ENUNCIADO |
Cite sem alterações o trecho do texto sobre classificação indicativa que começa com as palavras "Você observa que" e termina com "ao público jovem?".

··· TEXTO DE LEITURA ···

A classificação indicativa é uma excelente ferramenta de controle de conteúdo pelos pais. Contudo, é apenas uma ferramenta e não substitui o acompanhamento próximo. Isso porque, a classificação é feita conforme critérios objetivos que, eventualmente, podem se contrapor aos ideais e às formas de educação que os pais querem passar para os filhos. Eu, por exemplo, tenho um filho de dois anos que não assiste a um dos mais famosos desenhos infantis, com classificação livre, mas o que ele assisti identifiquei modelos que eu não gostaria que ele aprendesse. Outro exemplo de como a análise das obras é subjetiva é o menino Rowdy Rogan, de apenas seis anos, que é considerado uma estrela do game Call of Duty Warzone, cuja classificação indicativa é para maiores de 18 anos. O menino transmite, via ‘live’, os seus jogos, sempre acompanhado do pai. Em resumo, a classificação indicativa é uma ótima ferramenta, ainda assim, é só uma ferramenta.
Você observa que essas informações são utilizadas de forma responsável pelos serviços de streaming mais populares, como Prime Amazon e Netflix? Você considera os conteúdos oferecidos por elas adequados ao público jovem?
Há um esforço das plataformas de streaming que precisa ser reconhecido, mas ainda não é ideal. Já me deparei com diversos erros de programação, como séries e filmes infantis com classificação 16+ e outras com conteúdo inadequado, mas classificadas como Livre. Em todo os casos, pareceu mais um erro do sistema da plataforma do que uma falha ao classificar as obras. De todo modo, é preciso atenção. Sobre a adequação ao público jovem, é preciso dizer que a sociedade está em constante evolução, principalmente no combate a preconceitos e a injustiças, e os jovens são os principais protagonistas dessas mudanças. Por isso, é tão comum encontrar obras direcionadas ao público jovem em que se discute o racismo, a homofobia, o bullying, entre outros temas socialmente relevantes. Tais temas devem mesmo ser apresentados aos jovens. Como as plataformas disponibilizam uma quantidade absurda de novos conteúdos, é difícil avaliar se são ou não adequados de forma geral, mas o melhor é que os jovens possam encontrar no ambiente familiar um espaço seguro para discutir os temas e até mesmo as próprias obras.

··· ITENS FORNECIDOS ···

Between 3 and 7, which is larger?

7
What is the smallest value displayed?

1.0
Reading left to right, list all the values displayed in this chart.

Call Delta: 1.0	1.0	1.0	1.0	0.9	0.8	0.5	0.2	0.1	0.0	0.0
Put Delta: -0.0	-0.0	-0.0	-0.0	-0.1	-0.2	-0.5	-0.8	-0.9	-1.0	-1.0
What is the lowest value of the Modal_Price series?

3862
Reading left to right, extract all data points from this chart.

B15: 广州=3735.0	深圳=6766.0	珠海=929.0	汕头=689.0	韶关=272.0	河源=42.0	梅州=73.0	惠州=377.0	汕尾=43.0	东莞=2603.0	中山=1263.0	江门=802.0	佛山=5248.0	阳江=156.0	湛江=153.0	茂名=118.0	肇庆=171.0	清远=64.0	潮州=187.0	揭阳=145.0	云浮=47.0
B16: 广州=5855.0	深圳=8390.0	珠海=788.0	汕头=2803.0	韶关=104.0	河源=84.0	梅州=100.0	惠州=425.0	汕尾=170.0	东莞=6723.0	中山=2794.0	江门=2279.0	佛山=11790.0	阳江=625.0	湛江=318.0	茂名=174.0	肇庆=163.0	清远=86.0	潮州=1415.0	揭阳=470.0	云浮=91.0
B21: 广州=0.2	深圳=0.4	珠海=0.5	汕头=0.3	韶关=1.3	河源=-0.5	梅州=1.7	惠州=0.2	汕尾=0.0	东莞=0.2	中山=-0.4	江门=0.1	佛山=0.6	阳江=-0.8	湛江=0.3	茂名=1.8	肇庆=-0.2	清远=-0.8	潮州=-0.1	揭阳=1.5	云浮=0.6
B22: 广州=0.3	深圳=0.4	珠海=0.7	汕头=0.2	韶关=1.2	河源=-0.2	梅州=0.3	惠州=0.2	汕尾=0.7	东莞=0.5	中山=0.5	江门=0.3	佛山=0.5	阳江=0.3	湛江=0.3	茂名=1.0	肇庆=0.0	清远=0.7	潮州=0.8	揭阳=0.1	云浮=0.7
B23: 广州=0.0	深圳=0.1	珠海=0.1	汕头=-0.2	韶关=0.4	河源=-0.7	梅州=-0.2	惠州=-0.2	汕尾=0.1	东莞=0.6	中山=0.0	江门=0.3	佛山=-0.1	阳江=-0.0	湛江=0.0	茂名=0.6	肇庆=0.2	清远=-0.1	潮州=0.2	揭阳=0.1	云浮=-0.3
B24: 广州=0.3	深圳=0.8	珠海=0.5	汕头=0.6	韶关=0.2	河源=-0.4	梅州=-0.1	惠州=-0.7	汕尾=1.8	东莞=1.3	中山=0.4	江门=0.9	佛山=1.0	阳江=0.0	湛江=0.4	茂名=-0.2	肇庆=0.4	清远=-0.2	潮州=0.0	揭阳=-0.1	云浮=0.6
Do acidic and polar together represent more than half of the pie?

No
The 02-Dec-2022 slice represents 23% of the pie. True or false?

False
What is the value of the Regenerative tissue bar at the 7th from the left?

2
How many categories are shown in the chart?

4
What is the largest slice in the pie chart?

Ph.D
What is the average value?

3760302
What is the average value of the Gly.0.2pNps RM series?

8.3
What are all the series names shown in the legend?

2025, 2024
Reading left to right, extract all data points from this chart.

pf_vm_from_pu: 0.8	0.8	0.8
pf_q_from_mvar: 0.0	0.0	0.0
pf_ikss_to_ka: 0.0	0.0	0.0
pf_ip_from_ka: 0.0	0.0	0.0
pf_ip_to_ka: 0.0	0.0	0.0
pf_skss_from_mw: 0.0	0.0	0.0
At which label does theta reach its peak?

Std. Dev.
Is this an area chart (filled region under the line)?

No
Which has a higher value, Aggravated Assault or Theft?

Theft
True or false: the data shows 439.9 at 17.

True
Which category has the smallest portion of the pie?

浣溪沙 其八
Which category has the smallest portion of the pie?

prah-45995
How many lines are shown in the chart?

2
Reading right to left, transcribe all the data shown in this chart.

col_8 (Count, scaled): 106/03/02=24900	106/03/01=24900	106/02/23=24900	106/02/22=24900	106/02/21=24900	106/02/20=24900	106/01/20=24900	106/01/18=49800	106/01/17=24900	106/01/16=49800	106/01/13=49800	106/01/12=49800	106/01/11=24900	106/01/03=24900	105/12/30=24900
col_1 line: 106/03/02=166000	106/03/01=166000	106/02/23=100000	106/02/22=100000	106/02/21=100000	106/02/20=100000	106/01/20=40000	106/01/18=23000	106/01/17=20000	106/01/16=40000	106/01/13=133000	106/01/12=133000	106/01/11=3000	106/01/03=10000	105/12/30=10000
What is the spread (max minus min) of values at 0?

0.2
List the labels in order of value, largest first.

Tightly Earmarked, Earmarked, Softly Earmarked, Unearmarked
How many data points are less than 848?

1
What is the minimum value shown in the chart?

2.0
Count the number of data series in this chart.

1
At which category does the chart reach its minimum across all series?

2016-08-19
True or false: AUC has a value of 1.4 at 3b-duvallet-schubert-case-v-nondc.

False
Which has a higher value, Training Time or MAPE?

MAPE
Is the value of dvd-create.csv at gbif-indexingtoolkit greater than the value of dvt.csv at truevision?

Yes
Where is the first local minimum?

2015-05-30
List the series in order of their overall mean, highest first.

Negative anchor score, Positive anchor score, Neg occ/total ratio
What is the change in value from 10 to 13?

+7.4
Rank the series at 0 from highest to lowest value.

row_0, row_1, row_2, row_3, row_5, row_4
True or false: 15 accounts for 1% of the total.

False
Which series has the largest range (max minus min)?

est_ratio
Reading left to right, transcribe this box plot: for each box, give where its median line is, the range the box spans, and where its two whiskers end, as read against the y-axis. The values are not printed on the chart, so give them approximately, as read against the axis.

···

RESOLUÇÃO |
Você observa que essas informações são utilizadas de forma responsável pelos serviços de streaming mais populares, como Prime Amazon e Netflix? Você considera os conteúdos oferecidos por elas adequados ao público jovem?